(Exercise data)
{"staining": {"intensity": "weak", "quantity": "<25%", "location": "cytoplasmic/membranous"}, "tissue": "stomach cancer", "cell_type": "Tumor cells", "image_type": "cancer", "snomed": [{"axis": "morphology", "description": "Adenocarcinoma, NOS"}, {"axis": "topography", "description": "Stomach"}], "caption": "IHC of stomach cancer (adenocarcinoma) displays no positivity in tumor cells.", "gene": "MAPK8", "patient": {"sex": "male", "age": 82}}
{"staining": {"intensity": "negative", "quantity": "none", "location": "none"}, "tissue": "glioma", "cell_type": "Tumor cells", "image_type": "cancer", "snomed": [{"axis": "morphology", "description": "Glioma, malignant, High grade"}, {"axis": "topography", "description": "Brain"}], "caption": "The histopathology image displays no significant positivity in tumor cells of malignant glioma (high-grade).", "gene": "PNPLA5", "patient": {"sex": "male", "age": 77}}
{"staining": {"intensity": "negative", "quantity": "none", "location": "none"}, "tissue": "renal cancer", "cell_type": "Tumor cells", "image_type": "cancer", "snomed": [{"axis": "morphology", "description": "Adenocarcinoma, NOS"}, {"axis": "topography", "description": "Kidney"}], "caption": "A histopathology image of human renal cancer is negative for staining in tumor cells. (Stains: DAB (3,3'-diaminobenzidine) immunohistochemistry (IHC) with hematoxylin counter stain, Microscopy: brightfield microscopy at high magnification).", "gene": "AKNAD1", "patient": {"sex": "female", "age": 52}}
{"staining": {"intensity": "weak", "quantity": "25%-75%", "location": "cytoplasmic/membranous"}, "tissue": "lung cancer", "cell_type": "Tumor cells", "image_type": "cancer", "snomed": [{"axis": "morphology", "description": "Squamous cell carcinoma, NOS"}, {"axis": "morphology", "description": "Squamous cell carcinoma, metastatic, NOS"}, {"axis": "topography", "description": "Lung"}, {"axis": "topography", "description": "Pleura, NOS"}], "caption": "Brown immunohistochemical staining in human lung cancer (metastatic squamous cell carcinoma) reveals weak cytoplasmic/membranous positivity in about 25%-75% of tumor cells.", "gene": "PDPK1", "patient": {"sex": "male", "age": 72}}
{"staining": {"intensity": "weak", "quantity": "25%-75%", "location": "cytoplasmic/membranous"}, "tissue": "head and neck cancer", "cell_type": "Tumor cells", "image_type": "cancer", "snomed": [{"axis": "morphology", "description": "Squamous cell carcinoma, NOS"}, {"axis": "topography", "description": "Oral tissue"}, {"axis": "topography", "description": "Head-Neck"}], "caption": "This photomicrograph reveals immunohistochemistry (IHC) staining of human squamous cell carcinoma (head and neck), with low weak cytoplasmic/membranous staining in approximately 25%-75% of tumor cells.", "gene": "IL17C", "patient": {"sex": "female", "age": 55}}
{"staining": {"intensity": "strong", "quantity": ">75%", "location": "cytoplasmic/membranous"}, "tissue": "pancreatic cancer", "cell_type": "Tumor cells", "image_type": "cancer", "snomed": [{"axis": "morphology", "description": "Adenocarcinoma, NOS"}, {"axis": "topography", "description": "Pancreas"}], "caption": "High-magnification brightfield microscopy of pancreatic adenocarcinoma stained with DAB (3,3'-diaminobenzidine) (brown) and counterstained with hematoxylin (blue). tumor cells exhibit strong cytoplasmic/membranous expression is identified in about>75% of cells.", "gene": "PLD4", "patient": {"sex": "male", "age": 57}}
(End Exercise data)
▸ **Task objective**
Would you copy, word for word, only the lines from the start of the listing to the one that contains "histopathology image of", both included?

▸ **Answer space**
{"staining": {"intensity": "weak", "quantity": "<25%", "location": "cytoplasmic/membranous"}, "tissue": "stomach cancer", "cell_type": "Tumor cells", "image_type": "cancer", "snomed": [{"axis": "morphology", "description": "Adenocarcinoma, NOS"}, {"axis": "topography", "description": "Stomach"}], "caption": "IHC of stomach cancer (adenocarcinoma) displays no positivity in tumor cells.", "gene": "MAPK8", "patient": {"sex": "male", "age": 82}}
{"staining": {"intensity": "negative", "quantity": "none", "location": "none"}, "tissue": "glioma", "cell_type": "Tumor cells", "image_type": "cancer", "snomed": [{"axis": "morphology", "description": "Glioma, malignant, High grade"}, {"axis": "topography", "description": "Brain"}], "caption": "The histopathology image displays no significant positivity in tumor cells of malignant glioma (high-grade).", "gene": "PNPLA5", "patient": {"sex": "male", "age": 77}}
{"staining": {"intensity": "negative", "quantity": "none", "location": "none"}, "tissue": "renal cancer", "cell_type": "Tumor cells", "image_type": "cancer", "snomed": [{"axis": "morphology", "description": "Adenocarcinoma, NOS"}, {"axis": "topography", "description": "Kidney"}], "caption": "A histopathology image of human renal cancer is negative for staining in tumor cells. (Stains: DAB (3,3'-diaminobenzidine) immunohistochemistry (IHC) with hematoxylin counter stain, Microscopy: brightfield microscopy at high magnification).", "gene": "AKNAD1", "patient": {"sex": "female", "age": 52}}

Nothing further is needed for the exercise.